Por el contrario, la orquídea es verdad que, tras una preparación de semanas, decidió abrir su espléndida corola rosada y ahí está dejándose admirar sin inmutarse día tras día, insensible al tiempo y a las miradas.

Orgullosamente impávida. Se ha hecho esperar todo un año y ahora la tendré luciendo palmito, unas cuantas semanas.

¡Dios mío, las flores, ese lujo de la naturaleza tan fugaz! Niñez, juventud, esplendor y muerte, todo tan seguido y tan rápido. Qué derroche de vida casi para nada.

Me he perdido la efervescencia dorada de mi hibisco favorito, esa delicada mixtura de salmón, naranja y oro. Lo siento por mí, claro, pero también por ellas, esas flores que durante su efímero esplendor se han mostrado sólo a sí mismas, sin nadie que hiciera ese comentario inevitablemente gozoso sobre su delicioso y espectacular color. Durante mi ausencia, han sido como bellas monjitas de clausura a las que nadie piropea. O como fervientes versos de madrugada, que el pudor del poeta condena a la clandestinidad. O como tantas antiguas declaraciones de amor, que nunca fueron pronunciadas, pero sí quedan en el recuerdo, cada vez más tenue, de alguna mocita que quedó para vestir imágenes de Semana Santa.

Es la historia de la belleza desperdiciada.

Pasaron miles, millones de años, antes de que los hombres vislumbraran la belleza del mar, que ya estaba ahí desde siempre. Los glaciares, los bosques infinitos, las llanuras verdes, los imponentes acantilados. Mientras los hombres aprendían a pintar con el dedo, en las paredes de las cavernas, ingenuas imágenes, la naturaleza, Dios, mostraba por doquier su rutilante belleza en tres dimensiones, hasta donde alcanzaba la vista y más allá. Y fuimos los últimos en gozar de ella.

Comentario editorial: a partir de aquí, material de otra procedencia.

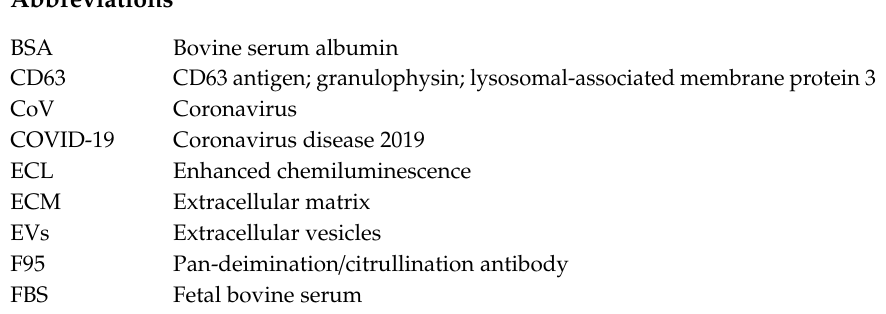
Table S1. Full LC-MS / MS analysis of F95-enriched proteins in bovine serum. Supplementary Table S2. Full LC-MS / MS analysis of F95-enriched proteins in bovine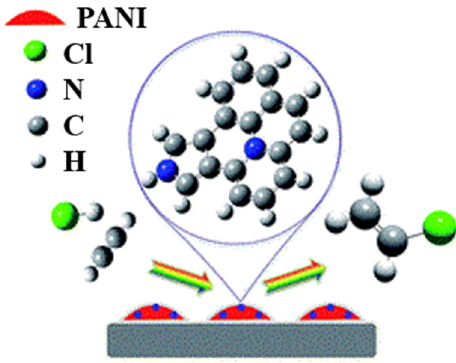
Figure 18. N-doped active carbon catalyst for acetylene hydrochlorination [128].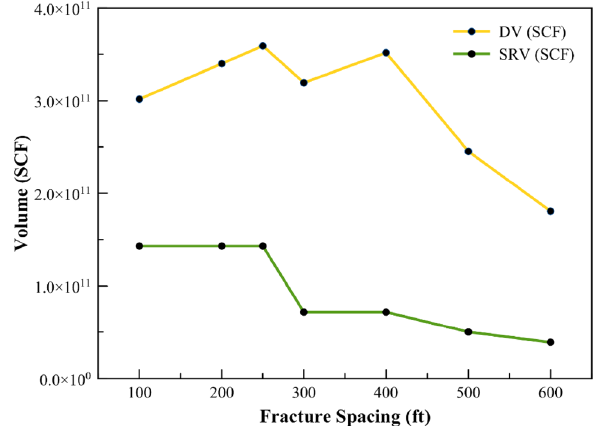
Fig. 10 SRV-DV Comparison of fracture-spacing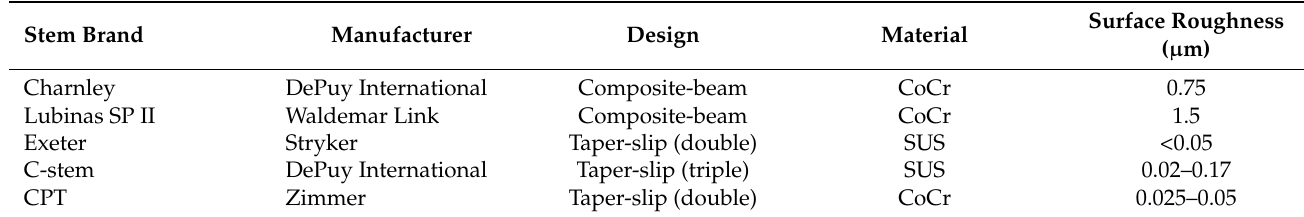
Table 6. List of the major available cemented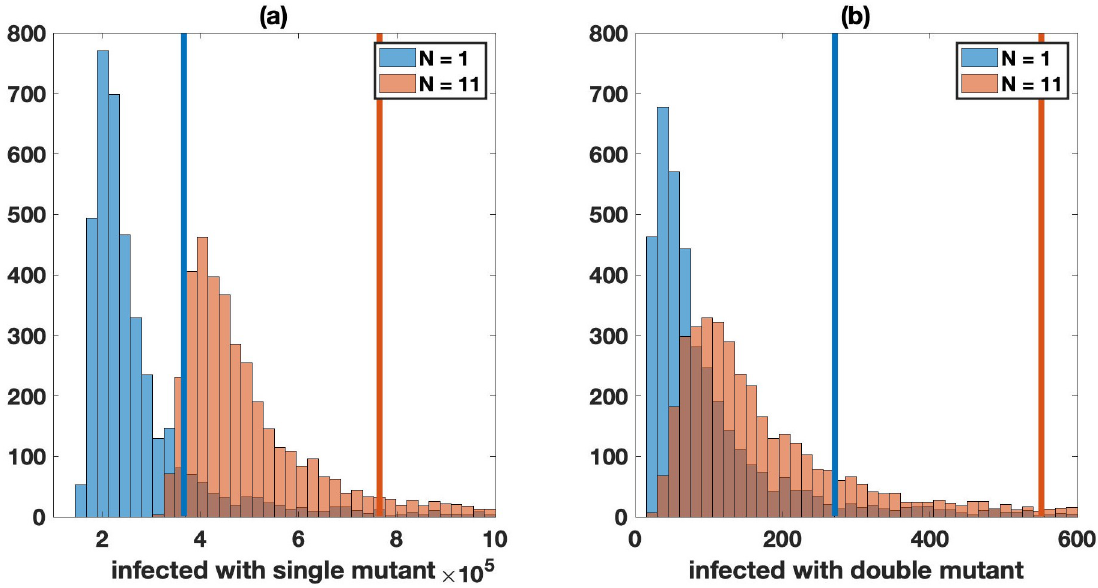
Fig 2. Neutral mutant evolution in the absence of synaptic transmission, comparing simulations with single infection only ( N = 1, blue) and in the presence of multiple infection ( N = 11, red). The mean values are shown by the vertical lines (blue for single infection only and red for multiple infection). For both panels, the Kolmogorov-Smirnov test between the two cases gives a p -value less than 10 − 6 . A Number of cells infected with one of the single mutant strains. The average for single infection is approximately 3.7 × 10 5 and for multiple infection is approximately 7.6 × 10 5 . B Number of cells infected with the double mutant strain. The average for single infection is approximately 271 and for multiple infection is approximately 551. Histograms represent 4 × 10 3 hybrid simulations with size threshold M ¼ 50 . Simulations in which infections are not established (or in the rare case a simulation does not reach the infected size threshold) are discarded. Simulations are stopped when the infected cell population is close to peak infection (6 × 10 8 cells). The other parameters are similar to Fig 1 ( F wild-type = 1, F mutant = 1, μ = 3 × 10 − 5 , λ = 1.59 × 10 7 , β = 3.60 × 10 − 9 , γ = 0, a = 0.45, d = 0.016, and R 0 = 8).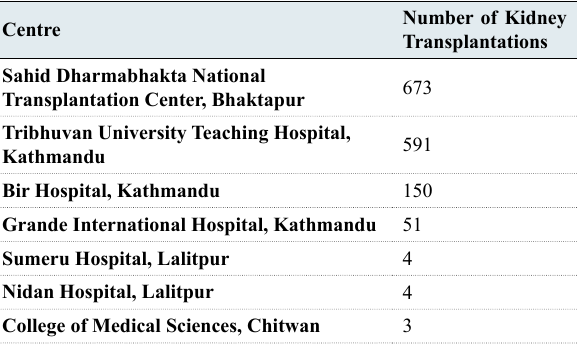
Table 1: Number of kidney transplantations done in various centers of Nepal from August 2008 to October, 2019 Centre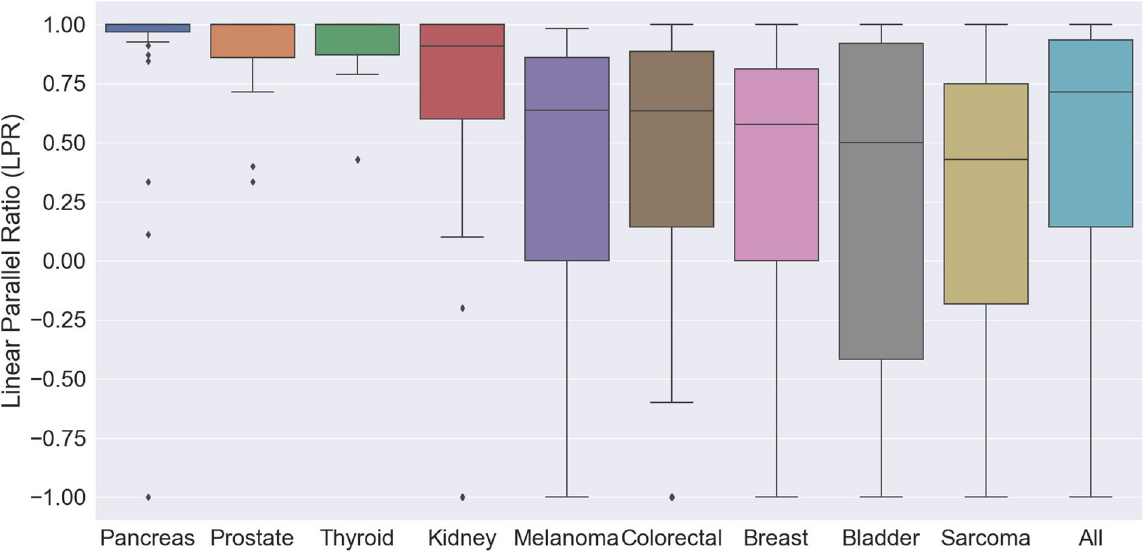
Fig 4. Whisker plot of linear/parallel ratios of nine malignancies including the outliers of each tumor.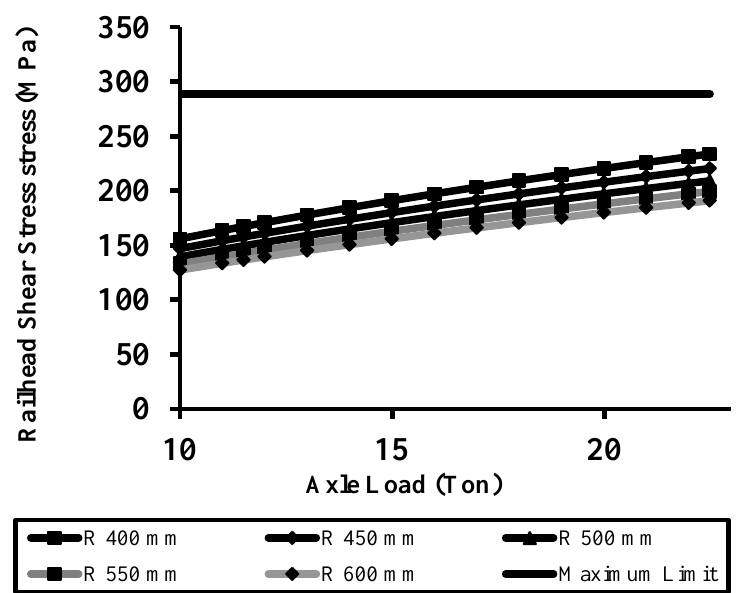
Fig. 4. Shear stress variation in railhead for different wheel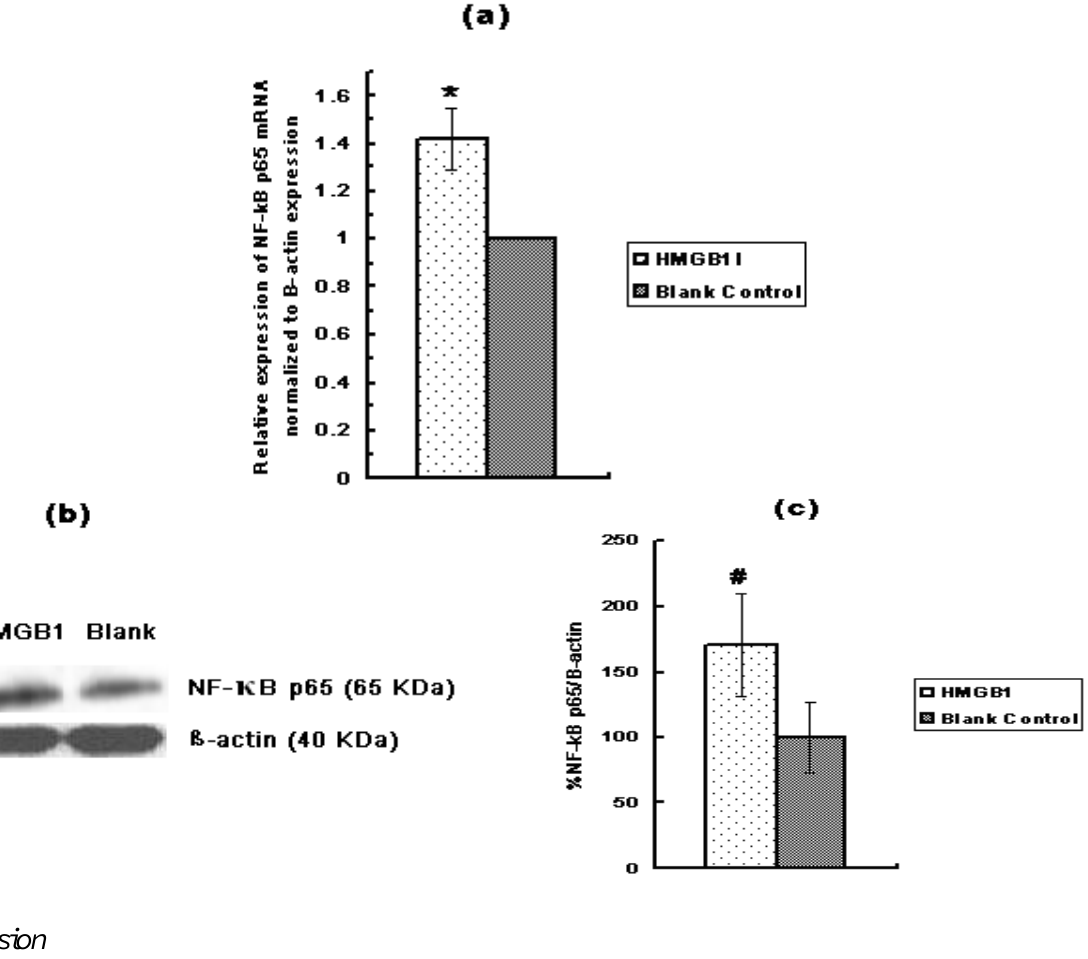
Figure 7. The effect of HMGB1 on the expression of NF-κB p65 in Huh7 cells by qRT-PCR and Western Blot. ( a ) Relative expression of NF-κB p65 mRNA normalized to β-actin expression ( vs. blank control) analyzed by qRT-PCR; ( b ) Western Blot protein bands film results; ( c ) Expression of NF-κB p65 protein as a ratio to β-actin; ( * p < 0.01, # p < 0.05). Three independent measurements were made and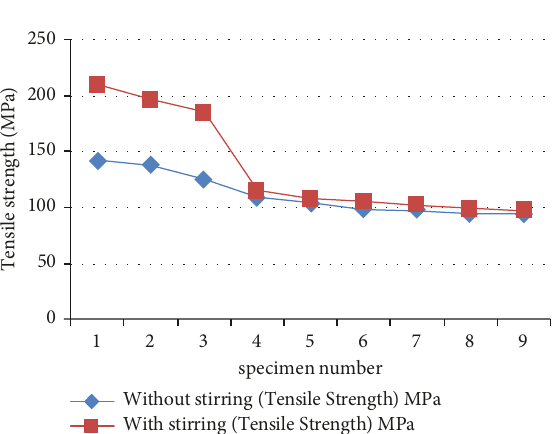
Figure 26: Graph for impact strength for different specimens.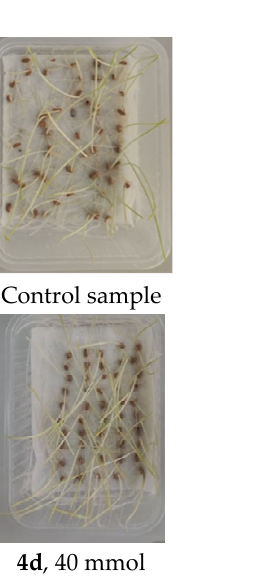
Figure 4. Sowing qualities of wheat seeds.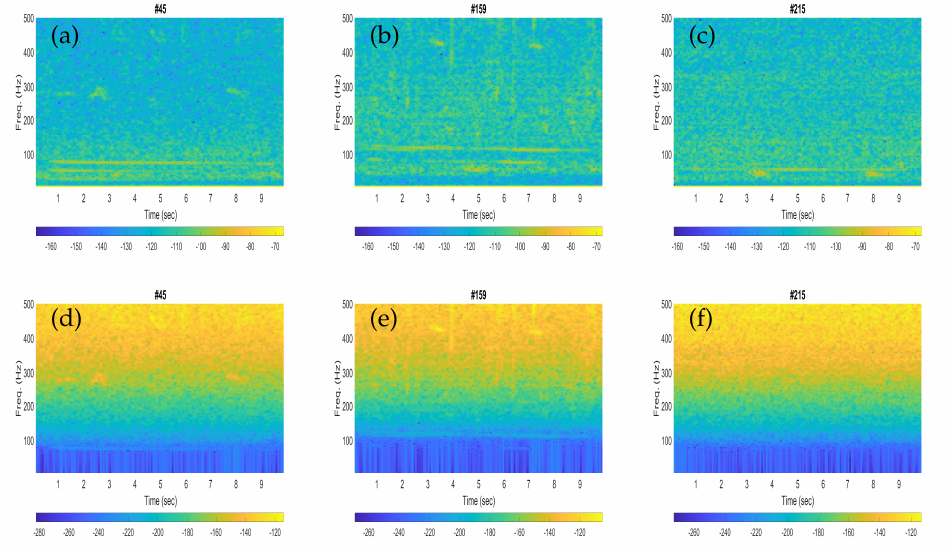
Figure 2. Illustrative spectrogram plots for the noisy signals with blue whale calls ( a – c ) and the corresponding noise-only signals ( d – f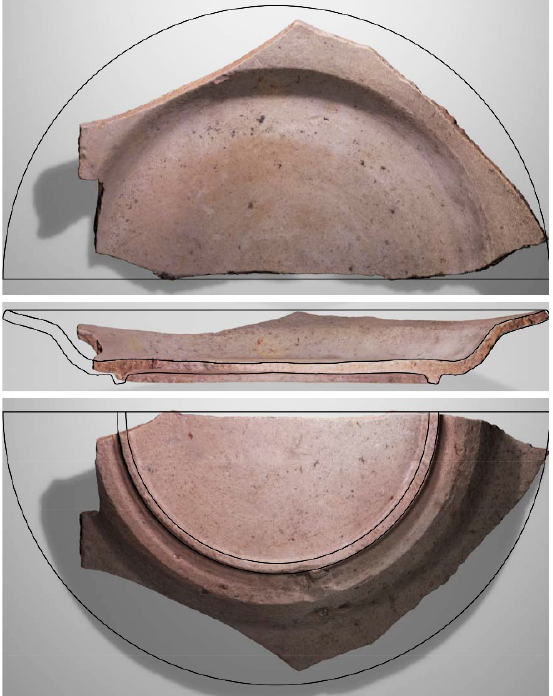
Figure 4: Orthometric representation of the plate, using cast and attached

Hoy, toda esa discreción, todo ese silencio, toda esa belleza queda en un segundo término, abrumada por el ruido alborotado de la modernidad. La colcha, que la abuela bordó durante meses, yace oculta en el arca, tapada por telas baratas, venidas quizás de la China o de Bangla Desh. El Marqués de Santillana tiene que soportar el peso y la presencia de roqueros de tercera fila que le disputan la estantería. Y, sobre todo, el viejo poeta que desgranó sus sonetos de amor, sólo para su propia melancolía, ve ahora cómo los antiguos rotuladores de váteres públicos “cuelgan” sus sandeces, sin pudor alguno, en las redes sociales.

Para completar el cuadro, la flor del hibisco, aunque muere cada noche, se “consuela” con aparecer rutilante y fresca en las pantallas de los móviles, como todos esos difuntos en cuyas lápidas se les ve sonrientes y felices.